== Data for processing ==
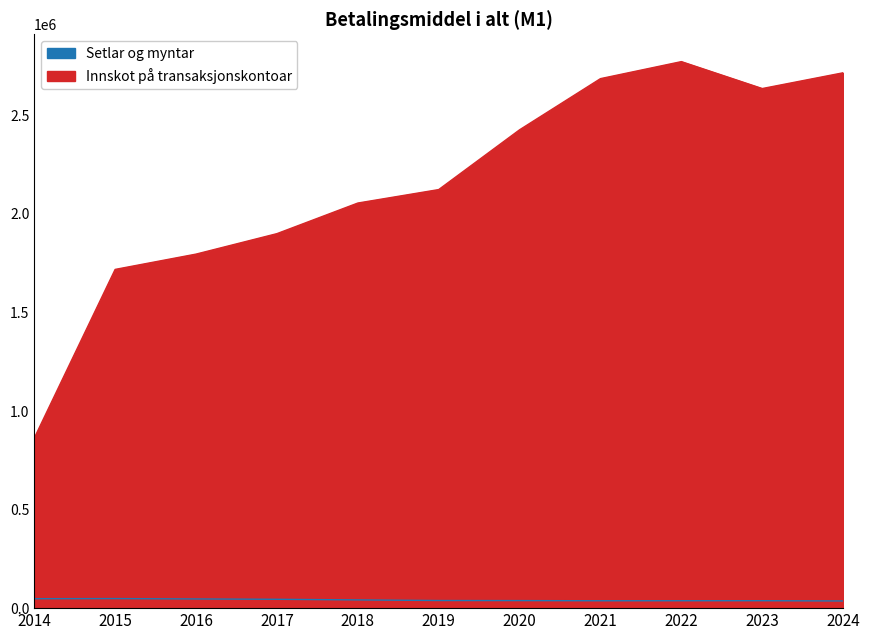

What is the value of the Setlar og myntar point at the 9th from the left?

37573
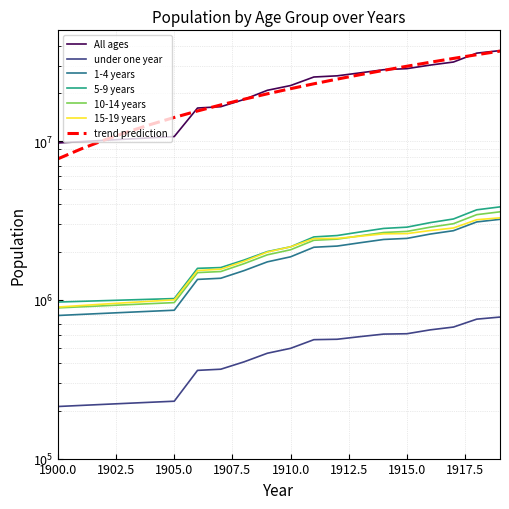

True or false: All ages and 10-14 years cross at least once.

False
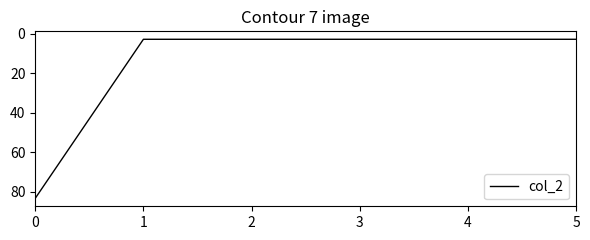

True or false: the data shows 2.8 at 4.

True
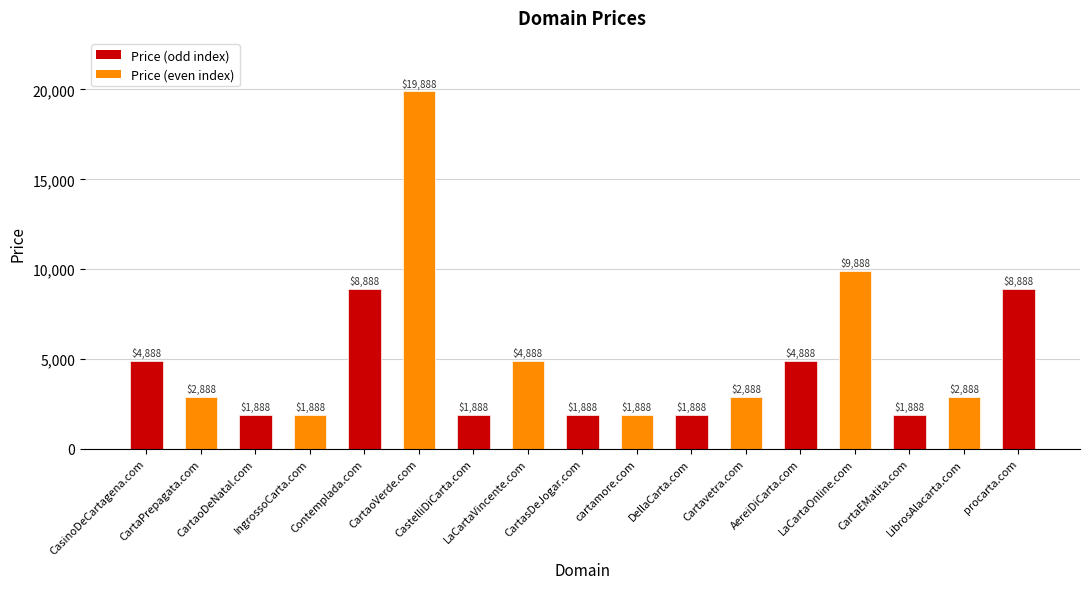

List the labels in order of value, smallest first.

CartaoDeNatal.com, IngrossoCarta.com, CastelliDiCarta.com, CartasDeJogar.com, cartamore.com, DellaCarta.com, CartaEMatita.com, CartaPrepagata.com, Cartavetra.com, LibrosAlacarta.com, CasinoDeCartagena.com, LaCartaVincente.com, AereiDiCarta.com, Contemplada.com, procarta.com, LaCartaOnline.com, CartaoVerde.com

== Work order ==
Render the data as a Markdown table with the columns Row and Line. Begin at the line that contains "True or false: the data shows 2.8 at 4." and stop after the last line of the data, skipping blank lines and leaving the pictures out.

== Written response ==
| Row | Line |
|---|---|
| 1 | True or false: the data shows 2.8 at 4. |
| 2 | True |
| 3 | List the labels in order of value, smallest first. |
| 4 | CartaoDeNatal.com, IngrossoCarta.com, CastelliDiCarta.com, CartasDeJogar.com, cartamore.com, DellaCarta.com, CartaEMatita.com, CartaPrepagata.com, Cartavetra.com, LibrosAlacarta.com, CasinoDeCartagena.com, LaCartaVincente.com, AereiDiCarta.com, Contemplada.com, procarta.com, LaCartaOnline.com, CartaoVerde.com |